So, several times over the last few months I’ve seen threads asking for advice on how to build desert/Arabian Nights style settings. Seeing as this is a field I am interested in and have a number of books on, I thought I’d post a starter kit of sorts.
Understand that the following is by no means comprehensive. It is intended merely to be a collection of ideas from myth, legend, and traditions that might jog your imagination.
I’m mainly going to focus on 1001 Nights sort of stuff. We’ll start with djinn. If you’re in a TL;DR mood, now’s the time to leave.
The traditional view of djinn as individuals is that they are like humans, but have very poor impulse control. Being made of fire, they’re supposed to be as mercurial, dangerous, and unpredictable as fire is. Consequently they get bored with things very quickly, and sometimes fail to properly think through their actions. There are many stories of djinn falling in love with humans, but failing to realize how destructive their affections can be.

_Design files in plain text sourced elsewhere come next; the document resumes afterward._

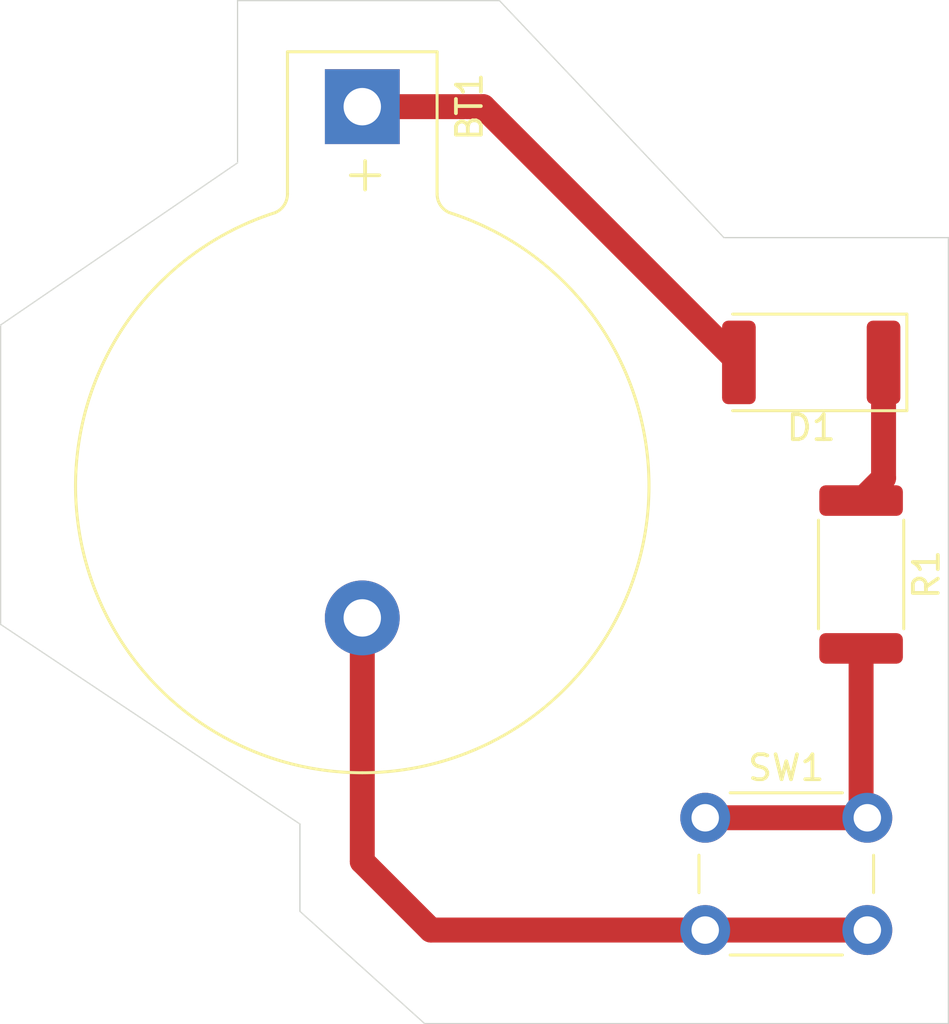
<source format=kicad_pcb>
(kicad_pcb
	(version 20240108)
	(generator "pcbnew")
	(generator_version "8.0")
	(general
		(thickness 1.6)
		(legacy_teardrops no)
	)
	(paper "A4")
	(layers
		(0 "F.Cu" signal)
		(31 "B.Cu" signal)
		(32 "B.Adhes" user "B.Adhesive")
		(33 "F.Adhes" user "F.Adhesive")
		(34 "B.Paste" user)
		(35 "F.Paste" user)
		(36 "B.SilkS" user "B.Silkscreen")
		(37 "F.SilkS" user "F.Silkscreen")
		(38 "B.Mask" user)
		(39 "F.Mask" user)
		(40 "Dwgs.User" user "User.Drawings")
		(41 "Cmts.User" user "User.Comments")
		(42 "Eco1.User" user "User.Eco1")
		(43 "Eco2.User" user "User.Eco2")
		(44 "Edge.Cuts" user)
		(45 "Margin" user)
		(46 "B.CrtYd" user "B.Courtyard")
		(47 "F.CrtYd" user "F.Courtyard")
		(48 "B.Fab" user)
		(49 "F.Fab" user)
		(50 "User.1" user)
		(51 "User.2" user)
		(52 "User.3" user)
		(53 "User.4" user)
		(54 "User.5" user)
		(55 "User.6" user)
		(56 "User.7" user)
		(57 "User.8" user)
		(58 "User.9" user)
	)
	(setup
		(pad_to_mask_clearance 0)
		(allow_soldermask_bridges_in_footprints no)
		(pcbplotparams
			(layerselection 0x00010fc_ffffffff)
			(plot_on_all_layers_selection 0x0000000_00000000)
			(disableapertmacros no)
			(usegerberextensions no)
			(usegerberattributes yes)
			(usegerberadvancedattributes yes)
			(creategerberjobfile yes)
			(dashed_line_dash_ratio 12.000000)
			(dashed_line_gap_ratio 3.000000)
			(svgprecision 4)
			(plotframeref no)
			(viasonmask no)
			(mode 1)
			(useauxorigin no)
			(hpglpennumber 1)
			(hpglpenspeed 20)
			(hpglpendiameter 15.000000)
			(pdf_front_fp_property_popups yes)
			(pdf_back_fp_property_popups yes)
			(dxfpolygonmode yes)
			(dxfimperialunits yes)
			(dxfusepcbnewfont yes)
			(psnegative no)
			(psa4output no)
			(plotreference yes)
			(plotvalue yes)
			(plotfptext yes)
			(plotinvisibletext no)
			(sketchpadsonfab no)
			(subtractmaskfromsilk no)
			(outputformat 1)
			(mirror no)
			(drillshape 1)
			(scaleselection 1)
			(outputdirectory "")
		)
	)
	(net 0 "")
	(net 1 "GND")
	(net 2 "Net-(BT1-+)")
	(net 3 "Net-(D1-K)")
	(net 4 "Net-(SW1-A)")
	(footprint "Button_Switch_THT:SW_PUSH_6mm" (layer "F.Cu") (at 137.75 101.75))
	(footprint "Battery:BatteryHolder_Keystone_103_1x20mm" (layer "F.Cu") (at 124.000001 73.25 -90))
	(footprint "Resistor_SMD:R_2512_6332Metric" (layer "F.Cu") (at 144 92 -90))
	(footprint "LED_SMD:LED_2512_6332Metric" (layer "F.Cu") (at 142 83.5 180))
	(gr_line
		(start 109.5 82)
		(end 119 75.5)
		(stroke
			(width 0.05)
			(type default)
		)
		(layer "Edge.Cuts")
		(uuid "0859a713-9083-4165-9ee3-0f2575757101")
	)
	(gr_line
		(start 121.5 105.5)
		(end 121.5 102)
		(stroke
			(width 0.05)
			(type default)
		)
		(layer "Edge.Cuts")
		(uuid "248b59df-fe60-445c-89c3-790967a77164")
	)
	(gr_line
		(start 138.5 78.5)
		(end 147.5 78.5)
		(stroke
			(width 0.05)
			(type default)
		)
		(layer "Edge.Cuts")
		(uuid "2e236a81-c3c5-4138-bbdd-0bd6ac97d9a7")
	)
	(gr_line
		(start 119 69)
		(end 129.5 69)
		(stroke
			(width 0.05)
			(type default)
		)
		(layer "Edge.Cuts")
		(uuid "3141a0a0-c966-4a4b-a72e-17ea8f3b2f25")
	)
	(gr_line
		(start 126.5 110)
		(end 121.5 105.5)
		(stroke
			(width 0.05)
			(type default)
		)
		(layer "Edge.Cuts")
		(uuid "3877fcc0-1b62-4d83-846e-313d596da76c")
	)
	(gr_line
		(start 147.5 78.5)
		(end 147.5 110)
		(stroke
			(width 0.05)
			(type default)
		)
		(layer "Edge.Cuts")
		(uuid "532ddf09-7269-4941-be9d-270e1432f838")
	)
	(gr_line
		(start 119 75.5)
		(end 119 69)
		(stroke
			(width 0.05)
			(type default)
		)
		(layer "Edge.Cuts")
		(uuid "8978f0bd-c83a-4b35-acda-0d17a1e2fbc0")
	)
	(gr_line
		(start 129.5 69)
		(end 138.5 78.5)
		(stroke
			(width 0.05)
			(type default)
		)
		(layer "Edge.Cuts")
		(uuid "aee2ac34-a7bc-437e-a111-77b5d6f52813")
	)
	(gr_line
		(start 147.5 110)
		(end 126.5 110)
		(stroke
			(width 0.05)
			(type default)
		)
		(layer "Edge.Cuts")
		(uuid "e1b25f7f-238b-45f3-a944-592bcb09e3a2")
	)
	(gr_line
		(start 121.5 102)
		(end 109.5 94)
		(stroke
			(width 0.05)
			(type default)
		)
		(layer "Edge.Cuts")
		(uuid "e648d693-5c3a-404c-b5cb-f11d20516651")
	)
	(gr_line
		(start 109.5 94)
		(end 109.5 82)
		(stroke
			(width 0.05)
			(type default)
		)
		(layer "Edge.Cuts")
		(uuid "f8376854-8941-4b8d-b250-e07632d3baba")
	)
	(segment
		(start 124.000001 93.74)
		(end 124.000001 103.499999)
		(width 1)
		(layer "F.Cu")
		(net 1)
		(uuid "743a67b7-c110-4644-9995-6b78f347b7ee")
	)
	(segment
		(start 124 103.5)
		(end 126.75 106.25)
		(width 1)
		(layer "F.Cu")
		(net 1)
		(uuid "7b290af4-ec83-4838-98a6-abdd4335c8fe")
	)
	(segment
		(start 126.75 106.25)
		(end 137.75 106.25)
		(width 1)
		(layer "F.Cu")
		(net 1)
		(uuid "850fe449-8736-48cb-9a78-88fc6a2248da")
	)
	(segment
		(start 124.000001 103.499999)
		(end 124 103.5)
		(width 1)
		(layer "F.Cu")
		(net 1)
		(uuid "87cd5317-6c4a-457f-a534-7be21b29d769")
	)
	(segment
		(start 137.75 106.25)
		(end 144.25 106.25)
		(width 1)
		(layer "F.Cu")
		(net 1)
		(uuid "9f57ecb2-e912-4530-82e6-295855b0b47e")
	)
	(segment
		(start 124.000001 73.25)
		(end 128.85 73.25)
		(width 1)
		(layer "F.Cu")
		(net 2)
		(uuid "7ac520b6-f4ce-4eb8-867c-5853edaf7abe")
	)
	(segment
		(start 128.85 73.25)
		(end 139.1 83.5)
		(width 1)
		(layer "F.Cu")
		(net 2)
		(uuid "7b55fcb9-1e93-4aac-a53e-c904b2afca8e")
	)
	(segment
		(start 144.9 83.5)
		(end 144.9 88.1375)
		(width 1)
		(layer "F.Cu")
		(net 3)
		(uuid "a66519bc-09c0-478a-ba23-48ffa19e28c6")
	)
	(segment
		(start 144.9 88.1375)
		(end 144 89.0375)
		(width 1)
		(layer "F.Cu")
		(net 3)
		(uuid "adb2c80f-e5a2-44a8-b22a-f170c5a79b87")
	)
	(segment
		(start 144 94.9625)
		(end 144 101.5)
		(width 1)
		(layer "F.Cu")
		(net 4)
		(uuid "95922ea9-0bb4-4711-89fb-e5261b03a1e5")
	)
	(segment
		(start 137.75 101.75)
		(end 144.25 101.75)
		(width 1)
		(layer "F.Cu")
		(net 4)
		(uuid "b22c2f6b-c3ba-4890-a252-cd36769f84ed")
	)
	(segment
		(start 144 101.5)
		(end 144.25 101.75)
		(width 1)
		(layer "F.Cu")
		(net 4)
		(uuid "c3e9bda8-5aa6-4c8f-9a5a-078048d7612b")
	)
)

</source>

As for their society, it is more or less like ours. Djinn can be good or bad (though even the good ones can be dangerous and unpredictable). Often in folklore “good” is associated with “has converted to Islam,” but the point stands that they can choose to be good or bad, and even that they can choose their religion. The idea of “good” djinn usually involves them realizing how destructive their nature can be and consciously attempting to practice self-control, with varying degrees of success.
One thing you may have seen is references to different classifications of djinn. In D&D, for example, they are regularly divided amongst the elements, with djinn being associated with air, ifrit with fire, and marids with water. This has little to do with actual folklore. All djinn were thought to be made of “smokeless fire,” while mankind was made from (depending on the source) mud or a blood clot. In the folklore these terms have different meanings. A “marid” is merely an exceptionally strong and powerful djinni. The term for malicious djinn is usually “shaitan,” though “ifrit” is sometimes used in this way as well. Ifrit, however, has other connotations, which I will mention later.

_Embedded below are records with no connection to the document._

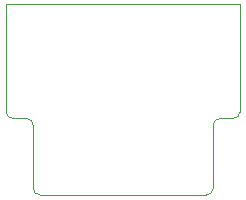
<source format=gm1>
G04 #@! TF.GenerationSoftware,KiCad,Pcbnew,(5.1.9-0-10_14)*
G04 #@! TF.CreationDate,2021-10-14T15:51:02+11:00*
G04 #@! TF.ProjectId,MAP Card,4d415020-4361-4726-942e-6b696361645f,rev?*
G04 #@! TF.SameCoordinates,Original*
G04 #@! TF.FileFunction,Profile,NP*
%FSLAX46Y46*%
G04 Gerber Fmt 4.6, Leading zero omitted, Abs format (unit mm)*
G04 Created by KiCad (PCBNEW (5.1.9-0-10_14)) date 2021-10-14 15:51:02*
%MOMM*%
%LPD*%
G01*
G04 APERTURE LIST*
G04 #@! TA.AperFunction,Profile*
%ADD10C,0.050000*%
G04 #@! TD*
G04 APERTURE END LIST*
D10*
X144335500Y-105410000D02*
G75*
G02*
X143764000Y-104838500I0J571500D01*
G01*
X145478500Y-105410000D02*
G75*
G02*
X146050000Y-105981500I0J-571500D01*
G01*
X146621500Y-111887000D02*
G75*
G02*
X146050000Y-111315500I0J571500D01*
G01*
X163576000Y-104838500D02*
G75*
G02*
X163004500Y-105410000I-571500J0D01*
G01*
X161290000Y-105981500D02*
G75*
G02*
X161861500Y-105410000I571500J0D01*
G01*
X161290000Y-111315500D02*
G75*
G02*
X160718500Y-111887000I-571500J0D01*
G01*
X143764000Y-95758000D02*
X143764000Y-104838500D01*
X163576000Y-95758000D02*
X143764000Y-95758000D01*
X163576000Y-104838500D02*
X163576000Y-95758000D01*
X161861500Y-105410000D02*
X163004500Y-105410000D01*
X161290000Y-111315500D02*
X161290000Y-105981500D01*
X146621500Y-111887000D02*
X160718500Y-111887000D01*
X146050000Y-105981500D02*
X146050000Y-111315500D01*
X144335500Y-105410000D02*
X145478500Y-105410000D01*
M02*

</source>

What precisely djinn can do is rarely spelled out in the Arabian Nights, but then the stories don’t go into much detail in general. This is because they are folktales, and folktales often are light on details because they are really just the skeletons of a story, a summary provided for the storyteller, who will creatively inject his own details.
So what can djinn do? Well, if you pay attention, they usually display the same powers in their stories: flight, invisibility, great strength, possession, and shape-shifting. “Wishes” are based less on djinn conjuring something from nothing (a power reserved for god) and more on the idea that they used these aforementioned skills. For example, Islamic tradition has it that King Solomon commanded the djinn and ordered them to build the great temple of Jerusalem. They had to actually assemble it, not just make it appear, but due to their powers they could assemble it very quickly. The djinni in the original version of Aladdin does the same thing when ordered to construct a palace.
If you order a djinni to do something too complex for him to accomplish, he may call up his family members or friends to assist him. He may also just bully lesser djinn into it. If you order a djinni to make you rich, he may give you some of the vast treasures he has accumulated over his long lifetime (in stories djinn often guarded hidden treasure caches) or he may simply take the riches you desire from somewhere else. The point is, djinn can’t just pluck whatever you want out of the ether. They have to find it and bring it to you. This can lead to complications, especially if the mountain of gold they just gave you came from the local sultan’s treasury.